Her yer betondur, ama senin toprağın bulunur saksıda, birkaç avuç bile olsa
Balkonlara saksılar dizilir yavaştan…
Bir tohuma özgürlük verebilmenin mutluluğu paylaşılır,
Toprakla, suyla, güneşle…
Sonra geniş zamanlara kurallar koyduğumuz gelir akla
Her şeyi sığdırmak için daralttığımız…
Dağların yeşilinden, yağmurların ıslaklığından ve yolların ezilmişliğinden
Akıtılmaya başlar türküler gözlerden,
Zira gözyaşı, en güzel türküdür…
Ağır ağır açılır gönül sandığı…
Her gün oynanan sessiz sinemalar, dillenmeye başlar,
O’nun yerine konulan figüranlar kabul etmişlerdir artık
Gönül borcunun rolü olmaz…
Suskunluk sürer gider böyle lakin;
İçimize şakır şakır yağan şiirleri durdurmak ne mümkün.

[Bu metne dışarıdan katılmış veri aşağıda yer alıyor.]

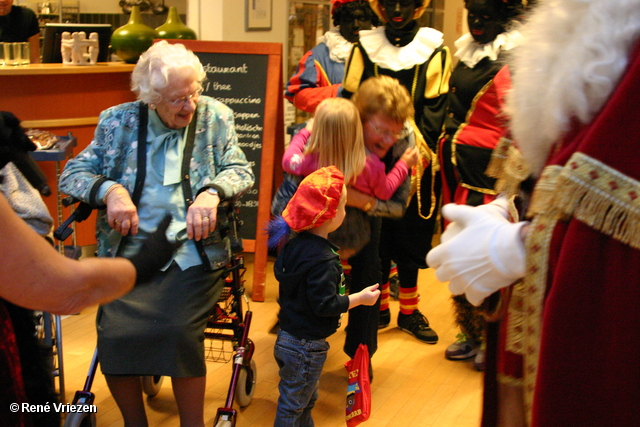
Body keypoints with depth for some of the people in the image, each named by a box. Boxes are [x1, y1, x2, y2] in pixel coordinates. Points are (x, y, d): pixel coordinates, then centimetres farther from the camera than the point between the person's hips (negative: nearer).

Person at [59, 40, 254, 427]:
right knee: (115, 334, -23)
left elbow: (241, 171, 3)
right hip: (129, 252, 1)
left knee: (181, 333, -27)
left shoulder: (214, 117, 7)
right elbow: (72, 173, 7)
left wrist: (211, 193, -19)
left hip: (193, 253, -1)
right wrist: (109, 189, -15)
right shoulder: (118, 121, 7)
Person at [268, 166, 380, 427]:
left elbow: (280, 270, 16)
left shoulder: (295, 243, 0)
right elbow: (325, 305, -27)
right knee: (292, 406, 6)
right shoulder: (323, 260, -28)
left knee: (307, 399, 25)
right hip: (306, 346, -9)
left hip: (289, 335, 9)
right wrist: (360, 298, -15)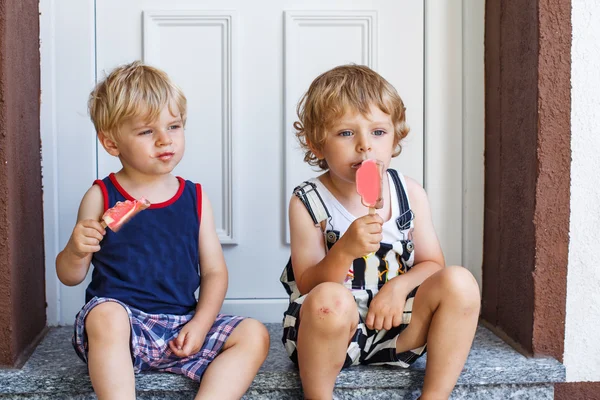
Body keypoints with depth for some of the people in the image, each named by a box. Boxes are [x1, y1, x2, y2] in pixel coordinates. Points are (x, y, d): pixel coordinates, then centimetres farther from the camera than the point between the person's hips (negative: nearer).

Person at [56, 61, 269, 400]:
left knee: (255, 335, -14)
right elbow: (70, 276, 3)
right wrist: (76, 250, -20)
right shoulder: (101, 197, -1)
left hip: (181, 325, 3)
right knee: (105, 314, -35)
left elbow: (214, 272, 7)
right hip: (123, 320, -3)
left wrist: (200, 325, -9)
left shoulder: (195, 198, 6)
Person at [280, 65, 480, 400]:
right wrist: (345, 251, -30)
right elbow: (307, 288, -12)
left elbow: (432, 264, 6)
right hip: (333, 331, -3)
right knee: (329, 299, -37)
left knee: (459, 282, -19)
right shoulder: (308, 203, -8)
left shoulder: (410, 193, 2)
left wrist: (399, 286, -16)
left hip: (395, 324, 4)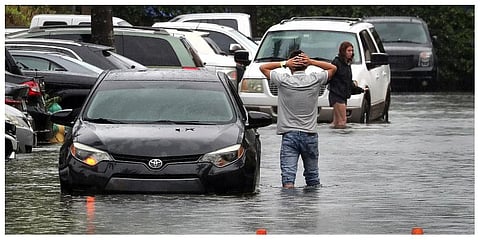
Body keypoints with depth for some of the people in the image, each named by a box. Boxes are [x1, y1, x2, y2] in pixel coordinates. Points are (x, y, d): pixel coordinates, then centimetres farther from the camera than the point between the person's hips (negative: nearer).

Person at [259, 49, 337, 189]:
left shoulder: (283, 80, -6)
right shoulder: (315, 80, -2)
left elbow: (263, 67, 8)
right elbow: (333, 68, 16)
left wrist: (283, 64, -2)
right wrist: (312, 62, 3)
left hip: (289, 135, -2)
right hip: (310, 134, 2)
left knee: (288, 176, -10)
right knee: (312, 176, 16)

Hala kuşlarla dertleşiliyorsa ve dertleşecek tek bir dost bile olmadan geçiyorsa günler,
Yalnızlık en koyu mürekkeptir sevda şiirlerine…
Yitip giden onca bahardan sonra,
Her mevsim sonbahar olur…
Gidenler gittikleri yerlerden memnun, belki oralarda mevsim yaz..
Sen de koy önüne kağıttan bir sürahi,
Dertlerini, bardak bardak döker gibi yaz…
Sürahi kurur gider bir gün, dertleri de kurutur…
Bu dünya iki diyardır,
Bu diyarda olmaz ise öbür diyar ne güne durur.